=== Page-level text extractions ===
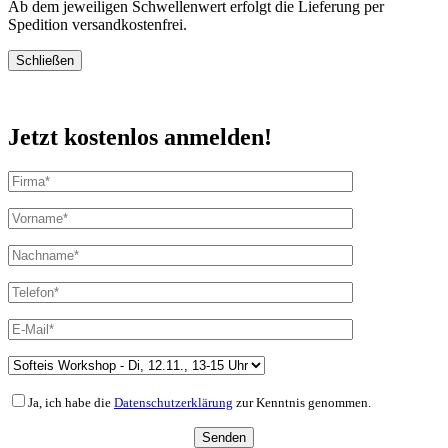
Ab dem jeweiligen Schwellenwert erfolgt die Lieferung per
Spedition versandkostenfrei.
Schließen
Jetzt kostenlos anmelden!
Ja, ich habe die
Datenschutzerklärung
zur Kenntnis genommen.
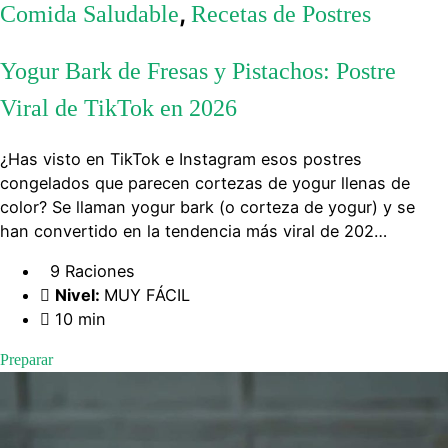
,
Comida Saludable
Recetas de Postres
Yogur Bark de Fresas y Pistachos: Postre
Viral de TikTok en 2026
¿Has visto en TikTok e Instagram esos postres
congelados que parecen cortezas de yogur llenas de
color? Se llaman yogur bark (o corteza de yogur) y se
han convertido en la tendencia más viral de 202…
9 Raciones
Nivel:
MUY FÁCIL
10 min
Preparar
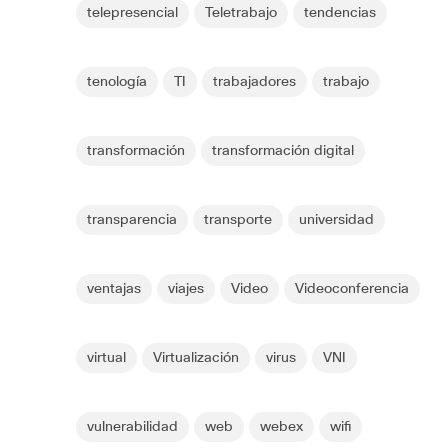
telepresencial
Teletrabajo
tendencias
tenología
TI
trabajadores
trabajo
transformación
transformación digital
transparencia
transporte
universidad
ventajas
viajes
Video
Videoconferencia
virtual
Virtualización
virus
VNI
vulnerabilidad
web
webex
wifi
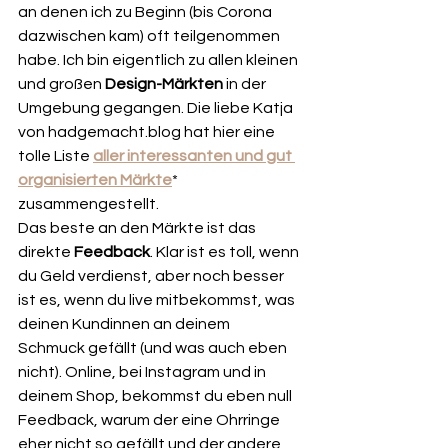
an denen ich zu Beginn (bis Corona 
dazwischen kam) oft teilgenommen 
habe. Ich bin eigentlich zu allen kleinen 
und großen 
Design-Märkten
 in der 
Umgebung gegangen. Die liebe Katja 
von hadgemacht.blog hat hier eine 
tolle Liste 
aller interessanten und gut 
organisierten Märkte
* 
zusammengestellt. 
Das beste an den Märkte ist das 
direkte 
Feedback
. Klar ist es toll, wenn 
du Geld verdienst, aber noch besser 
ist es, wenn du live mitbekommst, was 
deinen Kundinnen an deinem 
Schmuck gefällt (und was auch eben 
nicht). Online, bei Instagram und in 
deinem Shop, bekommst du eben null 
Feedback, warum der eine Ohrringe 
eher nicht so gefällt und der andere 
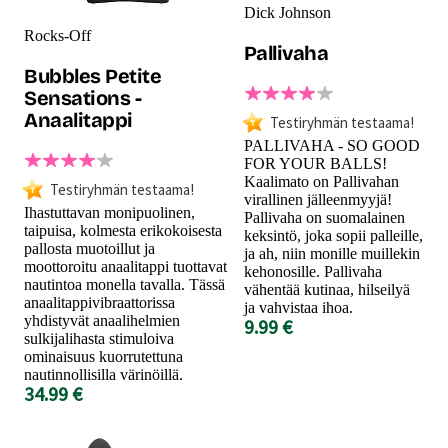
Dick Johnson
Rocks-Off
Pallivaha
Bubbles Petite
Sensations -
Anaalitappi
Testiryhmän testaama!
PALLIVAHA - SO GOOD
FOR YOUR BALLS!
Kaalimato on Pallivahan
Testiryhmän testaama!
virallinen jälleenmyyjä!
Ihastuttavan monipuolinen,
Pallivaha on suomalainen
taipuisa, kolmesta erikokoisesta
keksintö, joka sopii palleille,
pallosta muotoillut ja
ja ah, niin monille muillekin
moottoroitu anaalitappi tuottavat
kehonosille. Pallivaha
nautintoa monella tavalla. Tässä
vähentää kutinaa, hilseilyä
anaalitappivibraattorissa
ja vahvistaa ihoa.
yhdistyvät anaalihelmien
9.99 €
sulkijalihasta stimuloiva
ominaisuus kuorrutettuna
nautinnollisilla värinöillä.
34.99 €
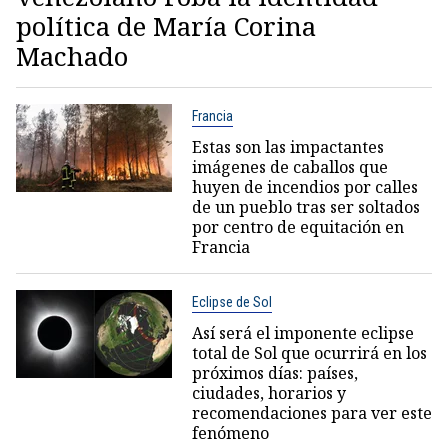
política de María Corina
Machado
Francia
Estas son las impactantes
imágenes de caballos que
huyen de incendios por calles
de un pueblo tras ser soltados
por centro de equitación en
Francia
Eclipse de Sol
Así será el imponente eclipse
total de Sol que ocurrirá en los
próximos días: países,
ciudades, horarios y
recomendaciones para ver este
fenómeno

=== YOUR ASSIGNMENT ===
In the records above, find each line with the word "TikTok" and copy it out.

=== RESPONSE FOR THIS EXERCISE ===
Viral de TikTok en 2026
¿Has visto en TikTok e Instagram esos postres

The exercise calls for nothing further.